MapR was formed about three years ago and one of its co-founders came from Google. Unlike other platforms that build on Hadoop with open source code, MapR charges for its platform with the promise of an enterprise-grade product.

MapR VP of Marketing Jack Norris said the company, which has been in operation for three years, remained in “stealth mode” for two of these as it worked on innovations around its code to gain advantages around the Hadoop-based software built on for its Big Data analytics.

Norris said MapR tried to make Hadoop easier to use, with customizable dashboards, self-healing, snapshots and full automated states for failover.

“This is what is really taking Hadoop to the next level,” Norris said.

Apache Hadoop is an open-source software framework for data-intensive distributed applications which can carry out map/reduce and provide a distributed file system that can store data on compute nodes.

It was first designed to support the distribution for Yahoo’s Nutch search engine project. Today Hadoop is used by Facebook, ebay and Google among others.

More interestingly, in recent times, Norris said MapR’s growth has come from the financial services industry, major retailers, manufacturers and government agencies.

“These companies are all looking at leveraging new data sources, part of this unstructured, which can range from click stream data to social media to sensor data,” Norris said.

“In manufacturing this could be information from industrial equipment to increase uptime.
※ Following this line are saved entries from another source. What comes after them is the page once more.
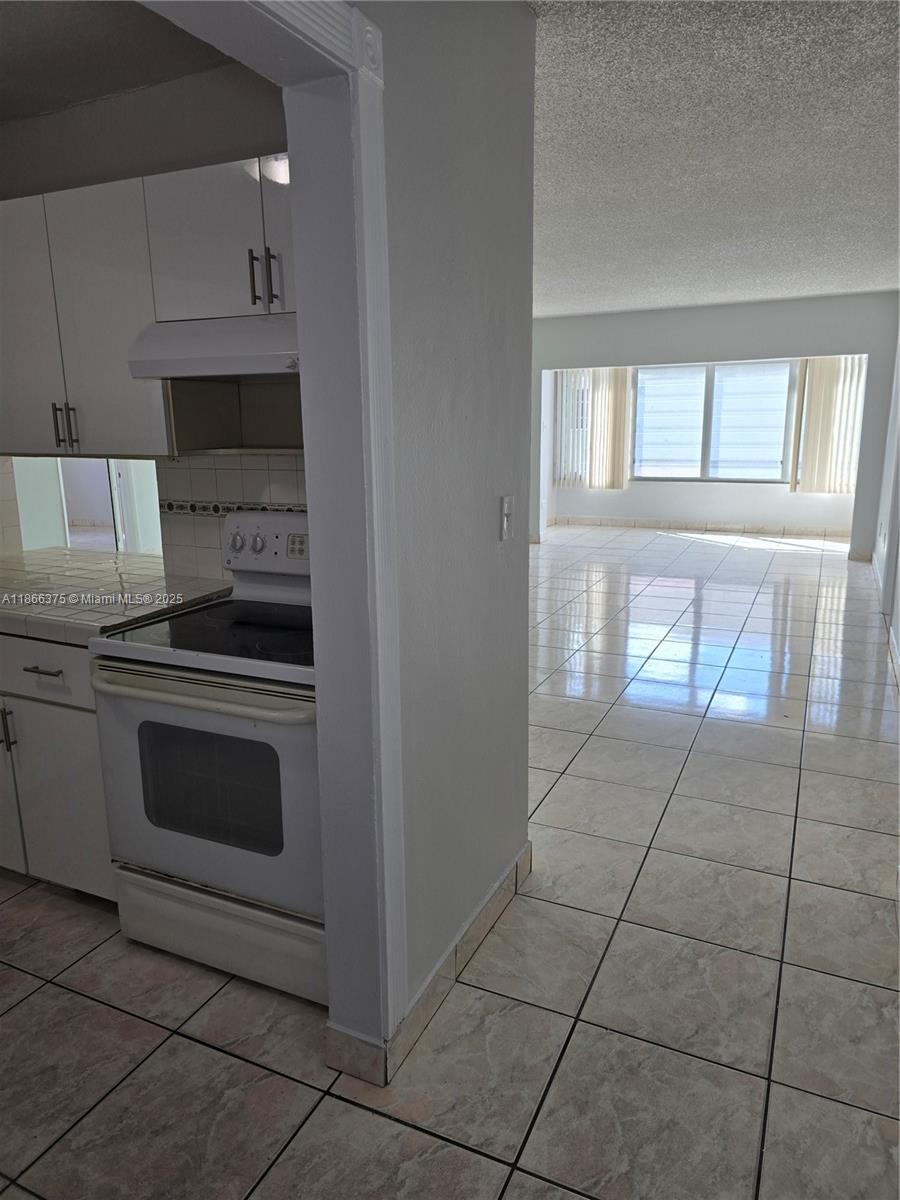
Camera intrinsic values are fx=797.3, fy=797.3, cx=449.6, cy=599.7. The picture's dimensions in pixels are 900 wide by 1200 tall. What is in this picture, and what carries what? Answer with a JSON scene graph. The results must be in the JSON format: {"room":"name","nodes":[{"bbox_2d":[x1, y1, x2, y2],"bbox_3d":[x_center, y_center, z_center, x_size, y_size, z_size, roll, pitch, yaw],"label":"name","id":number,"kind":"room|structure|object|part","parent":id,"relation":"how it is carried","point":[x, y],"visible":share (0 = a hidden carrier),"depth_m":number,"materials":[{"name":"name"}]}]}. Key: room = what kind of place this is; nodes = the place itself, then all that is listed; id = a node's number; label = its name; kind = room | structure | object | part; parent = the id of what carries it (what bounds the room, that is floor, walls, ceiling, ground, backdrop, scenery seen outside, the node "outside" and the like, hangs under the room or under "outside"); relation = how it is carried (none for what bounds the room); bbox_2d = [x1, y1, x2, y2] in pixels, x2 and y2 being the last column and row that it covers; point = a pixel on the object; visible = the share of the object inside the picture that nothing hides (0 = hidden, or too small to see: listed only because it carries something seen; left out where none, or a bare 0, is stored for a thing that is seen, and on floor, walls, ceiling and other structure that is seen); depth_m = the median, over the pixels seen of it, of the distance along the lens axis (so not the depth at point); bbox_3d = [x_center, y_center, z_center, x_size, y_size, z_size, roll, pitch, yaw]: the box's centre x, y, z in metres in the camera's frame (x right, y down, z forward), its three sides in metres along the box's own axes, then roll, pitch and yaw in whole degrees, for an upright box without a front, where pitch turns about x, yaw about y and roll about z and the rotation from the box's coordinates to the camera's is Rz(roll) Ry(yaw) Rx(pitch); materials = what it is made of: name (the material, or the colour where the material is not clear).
{"room":"kitchen","nodes":[
{"label":"kitchen","id":0,"kind":"room"},
{"bbox_2d":[0,0,242,122],"bbox_3d":[-1.560,-1.413,1.541,2.733,0.106,2.279,5,14,24],"label":"kitchen ceiling","id":1,"kind":"structure","parent":0,"point":[18,109],"depth_m":2.21,"materials":[{"name":"grey paint"}]},
{"bbox_2d":[0,61,296,578],"bbox_3d":[-1.108,-0.459,2.887,2.416,2.518,0.140,5,14,24],"label":"kitchen wall","id":2,"kind":"structure","parent":0,"point":[127,112],"depth_m":2.51,"materials":[{"name":"paint"}]},
{"bbox_2d":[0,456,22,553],"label":"tile backsplash","id":3,"kind":"structure","parent":2,"relation":"attached to","point":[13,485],"depth_m":3.11,"materials":[{"name":"tile"}]},
{"bbox_2d":[11,457,160,555],"bbox_3d":[-1.279,-0.372,2.954,0.708,0.524,0.247,5,14,24],"label":"pass-through opening","id":4,"kind":"object","parent":2,"relation":"in","point":[117,497],"visible":0.44,"depth_m":2.98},
{"bbox_2d":[1,156,296,455],"bbox_3d":[-0.890,-0.844,2.437,1.665,0.749,0.395,5,14,24],"label":"upper cabinet","id":5,"kind":"object","parent":2,"relation":"attached to","point":[124,346],"visible":0.7,"depth_m":2.30,"materials":[{"name":"wood"}]},
{"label":"cabinet door","id":6,"kind":"part","parent":5,"relation":"part of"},
{"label":"pulls","id":7,"kind":"part","parent":5,"relation":"part of","materials":[{"name":"metal"}]},
{"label":"handle","id":8,"kind":"part","parent":5,"relation":"part of","materials":[{"name":"metal"}]},
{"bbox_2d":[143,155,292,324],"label":"upper cabinet","id":9,"kind":"object","parent":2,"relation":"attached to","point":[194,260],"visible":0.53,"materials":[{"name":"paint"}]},
{"bbox_2d":[124,313,300,378],"bbox_3d":[-0.432,-0.678,2.147,0.704,0.146,0.477,5,14,24],"label":"range hood","id":10,"kind":"object","parent":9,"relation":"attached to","point":[216,371],"visible":0.66,"depth_m":2.01,"materials":[{"name":"white metal"}]},
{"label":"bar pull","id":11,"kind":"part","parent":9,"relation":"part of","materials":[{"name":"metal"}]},
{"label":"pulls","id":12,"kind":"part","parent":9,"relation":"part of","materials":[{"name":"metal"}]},
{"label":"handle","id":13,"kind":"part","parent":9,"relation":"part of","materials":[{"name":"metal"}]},
{"bbox_2d":[157,452,305,583],"bbox_3d":[-0.577,-0.272,2.590,0.984,0.467,0.009,5,14,24],"label":"tile backsplash","id":14,"kind":"structure","parent":2,"relation":"attached to","point":[228,472],"depth_m":2.67,"materials":[{"name":"tile"}]},
{"bbox_2d":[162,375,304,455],"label":"open shelf","id":15,"kind":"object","parent":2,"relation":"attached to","point":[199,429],"visible":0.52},
{"bbox_2d":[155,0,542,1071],"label":"partition wall","id":16,"kind":"structure","parent":0,"point":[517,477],"depth_m":1.85,"materials":[{"name":"grey paint"}]},
{"bbox_2d":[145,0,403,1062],"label":"door frame","id":17,"kind":"structure","parent":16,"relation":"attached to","point":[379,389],"depth_m":1.54,"materials":[{"name":"white paint"}]},
{"bbox_2d":[329,843,532,1089],"bbox_3d":[-0.008,0.935,2.186,0.129,0.106,1.100,5,14,24],"label":"baseboard","id":18,"kind":"structure","parent":16,"relation":"attached to","point":[517,863],"depth_m":1.97,"materials":[{"name":"tile"}]},
{"bbox_2d":[500,494,514,541],"bbox_3d":[0.161,-0.222,2.160,0.018,0.119,0.074,5,14,24],"label":"light switch","id":19,"kind":"object","parent":16,"relation":"attached to","point":[505,505],"visible":0.98,"depth_m":2.15,"materials":[{"name":"white plastic"}]},
{"bbox_2d":[0,517,899,1199],"bbox_3d":[0.440,0.396,4.923,7.457,0.102,11.546,5,14,24],"label":"tile floor","id":20,"kind":"structure","parent":0,"point":[382,1120],"depth_m":2.09,"materials":[{"name":"tile"}]},
{"bbox_2d":[0,633,113,898],"bbox_3d":[-1.301,0.446,2.699,0.990,0.865,0.645,5,14,24],"label":"base cabinet","id":21,"kind":"object","parent":20,"relation":"on","point":[38,674],"visible":0.31,"depth_m":2.32,"materials":[{"name":"paint"}]},
{"bbox_3d":[-1.268,0.360,2.289,0.022,0.128,0.029,5,14,24],"label":"handle","id":22,"kind":"part","parent":21,"relation":"part of","materials":[{"name":"silver metal"}]},
{"bbox_3d":[-1.457,0.549,2.481,0.291,0.538,0.086,5,14,24],"label":"cabinet door","id":23,"kind":"part","parent":21,"relation":"part of","materials":[{"name":"white"}]},
{"bbox_3d":[-1.106,0.190,2.176,0.121,0.013,0.057,5,14,24],"label":"drawer pull","id":24,"kind":"part","parent":21,"relation":"part of","materials":[{"name":"metal"}]},
{"bbox_3d":[-1.184,0.184,2.250,0.510,0.143,0.037,5,14,24],"label":"drawer","id":25,"kind":"part","parent":21,"relation":"part of","materials":[{"name":"white"}]},
{"bbox_2d":[0,547,229,646],"bbox_3d":[-1.408,-0.038,2.711,1.436,0.053,0.735,5,14,24],"label":"tiled countertop","id":26,"kind":"structure","parent":21,"relation":"on","point":[196,581],"depth_m":2.52,"materials":[{"name":"tile"}]},
{"bbox_2d":[86,508,322,1009],"bbox_3d":[-0.481,0.382,2.258,0.746,1.182,0.738,5,14,24],"label":"electric range","id":27,"kind":"object","parent":20,"relation":"on","point":[184,714],"visible":0.65,"depth_m":2.03,"materials":[{"name":"white metal"}]},
{"bbox_3d":[-0.622,0.218,1.973,0.657,0.039,0.112,5,14,24],"label":"oven handle","id":28,"kind":"part","parent":27,"relation":"part of","materials":[{"name":"metal"}]},
{"bbox_3d":[-0.603,0.479,2.050,0.756,0.580,0.075,5,14,24],"label":"oven door","id":29,"kind":"part","parent":27,"relation":"part of","materials":[{"name":"white metal"}]},
{"bbox_3d":[-0.605,0.888,2.175,0.724,0.201,0.089,5,14,24],"label":"storage drawer","id":30,"kind":"part","parent":27,"relation":"part of","materials":[{"name":"white metal"}]},
{"bbox_2d":[525,0,899,317],"bbox_3d":[0.685,-2.052,4.086,5.563,0.109,9.633,5,14,24],"label":"textured ceiling","id":31,"kind":"structure","parent":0,"point":[874,278],"depth_m":3.17,"materials":[{"name":"white paint"}]},
{"bbox_2d":[527,292,898,556],"bbox_3d":[2.362,-1.787,8.506,4.716,2.492,0.160,5,14,24],"label":"far wall","id":32,"kind":"structure","parent":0,"point":[733,354],"depth_m":8.02,"materials":[{"name":"grey paint"}]},
{"bbox_2d":[553,368,631,489],"bbox_3d":[1.792,-2.245,10.135,1.018,1.639,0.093,5,14,24],"label":"vertical blind","id":33,"kind":"object","parent":32,"relation":"attached to","point":[614,392],"visible":0.74,"depth_m":10.12,"materials":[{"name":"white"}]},
{"bbox_2d":[544,516,850,537],"bbox_3d":[3.171,-0.918,9.930,3.871,0.104,0.014,5,14,24],"label":"baseboard","id":34,"kind":"structure","parent":32,"relation":"attached to","point":[646,523],"depth_m":9.91,"materials":[{"name":"tile"}]},
{"bbox_2d":[631,360,795,481],"bbox_3d":[3.340,-2.249,10.081,2.066,1.467,0.111,5,14,24],"label":"window","id":35,"kind":"structure","parent":32,"relation":"in","point":[780,447],"depth_m":10.08,"materials":[{"name":"glass"}]},
{"bbox_2d":[790,356,866,492],"bbox_3d":[4.395,-2.024,9.098,0.892,1.604,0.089,5,14,24],"label":"vertical blind","id":36,"kind":"object","parent":32,"relation":"attached to","point":[812,409],"visible":0.67,"depth_m":9.13,"materials":[{"name":"fabric"}]},
{"bbox_2d":[872,311,899,676],"bbox_3d":[2.454,-0.728,3.918,0.151,2.526,8.518,5,14,24],"label":"right wall","id":37,"kind":"structure","parent":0,"point":[898,628],"depth_m":6.29,"materials":[{"name":"white paint"}]},
{"bbox_2d":[871,551,899,686],"bbox_3d":[2.384,0.421,4.177,0.021,0.114,7.349,5,14,24],"label":"baseboard","id":38,"kind":"structure","parent":37,"relation":"attached to","point":[898,664],"depth_m":5.60,"materials":[{"name":"white paint"}]}
]}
MapR allows for self-healing, which means you can automatically recover and do rolling upgrades. It involves a real-time response to business operations and business situations, it is not about analysing what happened last quarter,” Norris says.

Norris said people will be willing to pay for MapR’s advanced features, which make it more applicable to a broad set of mission-critical applications.

“We also have some services we provide, and a network of partners who can connect with our customers,” Norris said.

“What we do is we take the open-source software of Hadoop and combine it with our own innovations to include the open-source code.  Things like HBase, Hive and Zookeeper are part of the MapR distribution. It is basically a big data platform you can support a variety of operations on top of.”

Norris said recently, the company has seen customers building their own applications ad algorithms on top of the MapR platform.